I have to find a midpoint in a coordinates set. Let's suppose I have the following GeoJSON with coordinates
{
"type": "FeatureCollection",
"features": [
{
"type": "Feature",
"geometry": {
"type": "LineString",
"coordinates": [
[
18.060101866722107,
59.33226461448578
],
[
18.0600106716156,
59.33233028244786
],
[
18.05976927280426,
59.332565591603085
],
[
18.059420585632324,
59.33292676062448
],
[
18.05930256843567,
59.3329869550881
],
[
18.06055784225464,
59.333318022731746
],
[
18.060520291328427,
59.3333453835497
]
]
}
}
]
}
The coordinates are located on the streets as you can see at the image below (I used geojson.io to draw it):
I was able to calculate midpoint only between two coordinates, but in described case there are 7 coordinates and each coordinate has to be taken into account during calculation because the midpoint must be located at the route that is build by coordinates.
In order to calculate midpoint between two coordinates I used the following formula:
Bx = cos φ2 ⋅ cos Δλ
By = cos φ2 ⋅ sin Δλ
φm = atan2( sin φ1 + sin φ2, √(cos φ1 + Bx)² + By² )

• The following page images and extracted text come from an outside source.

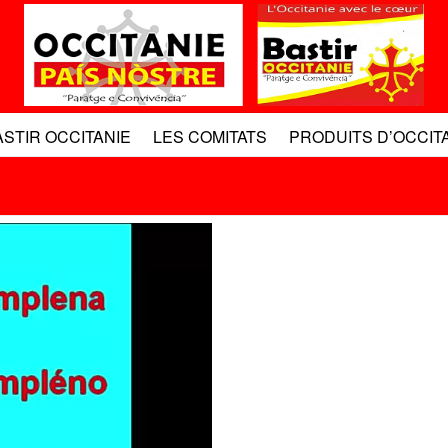
ASTIR OCCITANIE
LES COMITATS
PRODUITS D’OCCIT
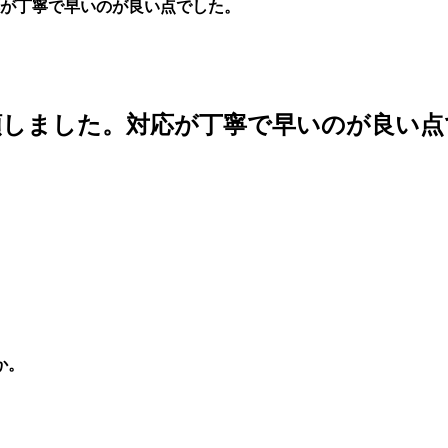
が丁寧で早いのが良い点でした。
頼しました。対応が丁寧で早いのが良い点
か。
。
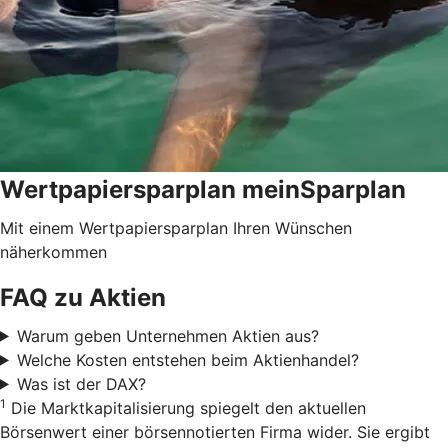
Wertpapiersparplan meinSparplan
Mit einem Wertpapiersparplan Ihren Wünschen
näherkommen
FAQ zu Aktien
Warum geben Unternehmen Aktien aus?
Welche Kosten entstehen beim Aktienhandel?
Was ist der DAX?
1
Die Marktkapitalisierung spiegelt den aktuellen
Börsenwert einer börsennotierten Firma wider. Sie ergibt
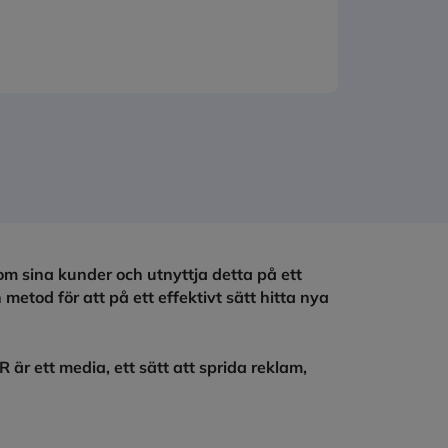
om sina kunder och utnyttja detta på ett
 metod för att på ett effektivt sätt hitta nya
 ett media, ett sätt att sprida reklam,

λm = λ1 + atan2(By, cos(φ1)+Bx)
where φ is latitude, λ is longitude
How can I calculate midpoint for case with several coordinates?
Appreciate for your help!
There's no such thing as a midpoint between points. There is a midpoint of a segment between to endpoints. And a midpoint of a curved path.

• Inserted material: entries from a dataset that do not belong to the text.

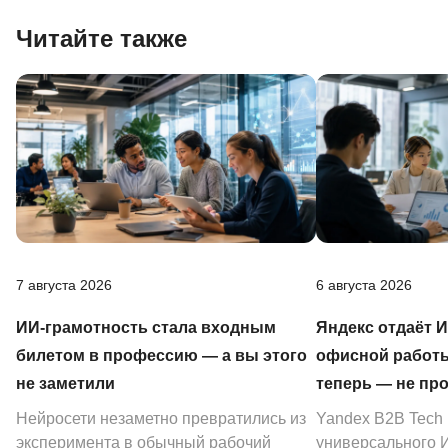
Читайте также
7 августа 2026
6 августа 2026
ИИ-грамотность стала входным
Яндекс отдаёт 
билетом в профессию — а вы этого
офисной работы
не заметили
теперь — не пр
Нейросети незаметно превратились из
Yandex B2B Tech
эксперимента в обычный рабочий
универсального И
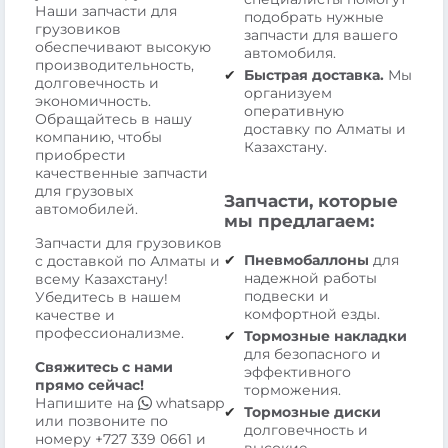
Наши запчасти для
подобрать нужные
грузовиков
запчасти для вашего
обеспечивают высокую
автомобиля.
производительность,
Быстрая доставка.
Мы
долговечность и
организуем
экономичность.
оперативную
Обращайтесь в нашу
доставку по Алматы и
компанию, чтобы
Казахстану.
приобрести
качественные запчасти
для грузовых
Запчасти, которые
автомобилей.
мы предлагаем:
Запчасти для грузовиков
Пневмобаллоны
для
с доставкой по Алматы и
надежной работы
всему Казахстану!
подвески и
Убедитесь в нашем
комфортной езды.
качестве и
профессионализме.
Тормозные накладки
для безопасного и
Свяжитесь с нами
эффективного
прямо сейчас!
торможения.
Напишите на
whatsapp
Тормозные диски
или позвоните по
долговечность и
номеру
+727 339 0661
и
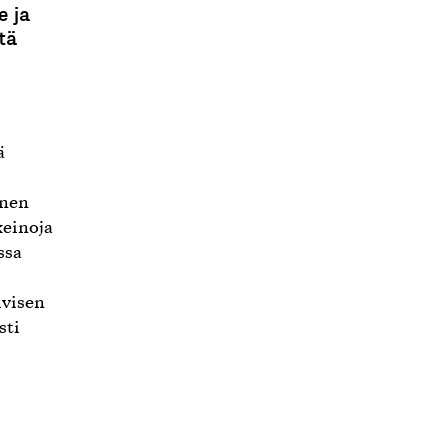
e ja
tä
ä
inen
keinoja
ssa
ivisen
sti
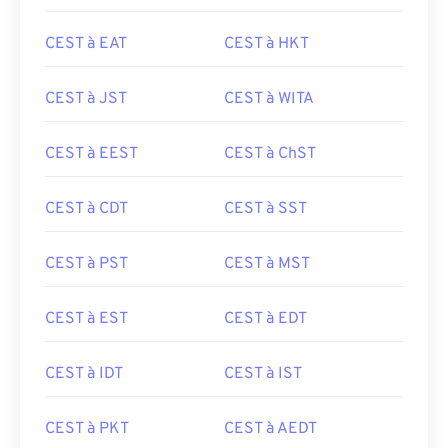
CEST à EAT
CEST à HKT
CEST à JST
CEST à WITA
CEST à EEST
CEST à ChST
CEST à CDT
CEST à SST
CEST à PST
CEST à MST
CEST à EST
CEST à EDT
CEST à IDT
CEST à IST
CEST à PKT
CEST à AEDT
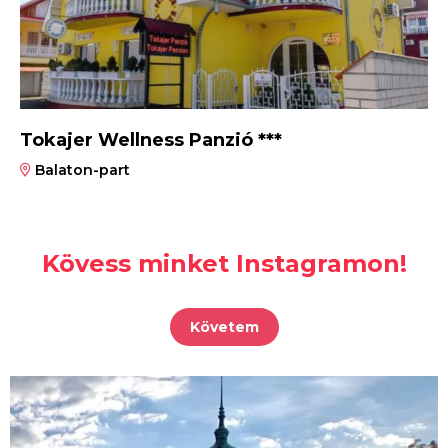
Tokajer Wellness Panzió ***
Balaton-part
Kövess minket Instagramon!
Követem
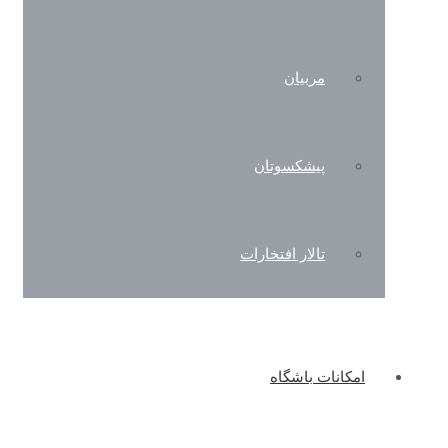
مربیان
پیشکسوتان
تالار افتخارات
امکانات باشگاه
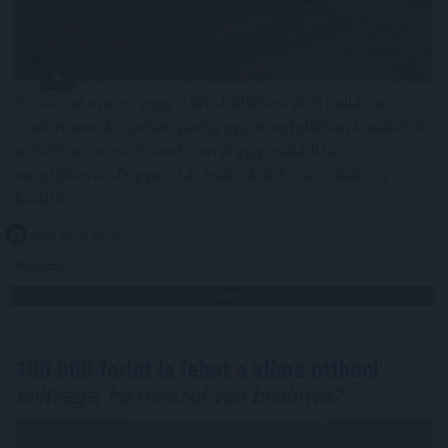
Esővízzel mosni vagy a WC-t öblíteni első hallásra
szokatlannak tűnhet, pedig egy megfelelően kialakított
esővízhasznosító rendszerrel egy családi ház
vezetékesvíz-fogyasztásának akár 57 százaléka is
kiváltható.
2026. 08. 09. 03:00
Megosztás:
TOVÁBB
100.000 forint is lehet a klíma otthoni
költsége, ha rosszul van beállítva?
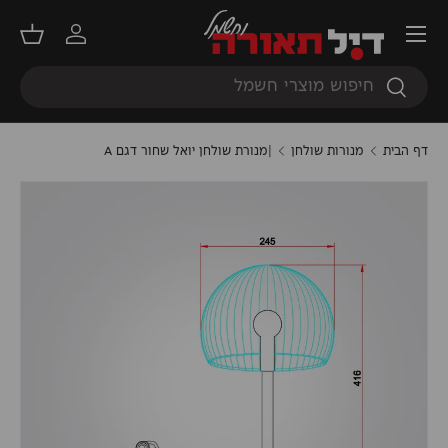
תפריט
דילוג
התחברות
סל קנ
חיפוש
חיפוש
דף הבית
מנורות שולחן
|מנורת שולחן יואל שחור דגם A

It sounds to me you are travel from point to point and want to find the point where you've traveled half the difference.
Keep tally of distance travelled
Point A: 18.060101866722107, 59.33226461448578. Distance traveled = $0$.
Point B: 18.0600106716156, 59.33233028244786. Distance traveled Between A and B = $1.1237806144690070986243816541936e-4$
Point C: 18.05976927280426, 59.332565591603085. Distance traveled Between B and C = $3.3711093819256007255265270932638e-4$ Total so far $4.4948899963946078241509087474574e-4$.
Point D: 18.059420585632324, 59.33292676062448
Distance traveled between C and D = $5.0202171854228338129392415486338e-4$ Totals so far = $9.5151071818174416370901502960912e-4$
And I'm going to quit because this is a pain.
Half the total distance is: $4.7575535909087208185450751480456e-4$
That occurs somewher between point $C$ and $D$.
At point $C$ we have traveled: $4.4948899963946078241509087474574e-4$ and we need to travel $2.6266359451411299439416640058822e-5$ more.
The total distance between $C$ and $D$ is $5.0202171854228338129392415486338e-4$ so we need to travel $\frac {2.6266359451411299439416640058822e-5}{5.0202171854228338129392415486338e-4} =0.05232116157779134771573009976586$ of that distance.
So $x = C_x + (D_x - C_x)\cdot 0.05232116157779134771573009976586$ =
$18.05976927280426 + (18.059420585632324-18.05976927280426)\cdot 0.05232116157779134771573009976586= 18.05975102908640$
And $x = C_y + (D_y - Cy)\cdot 0.05232116157779134771573009976586=$
$59.332565591603085+(59.33292676062448-59.332565591603085)\cdot 0.05232116157779134771573009976586=59.332584488385810301$
Of course this is only one interpretation. A more common interpretation would be the point, $p$ where the sum of the distances from $p$ to points A,B,C, D are least.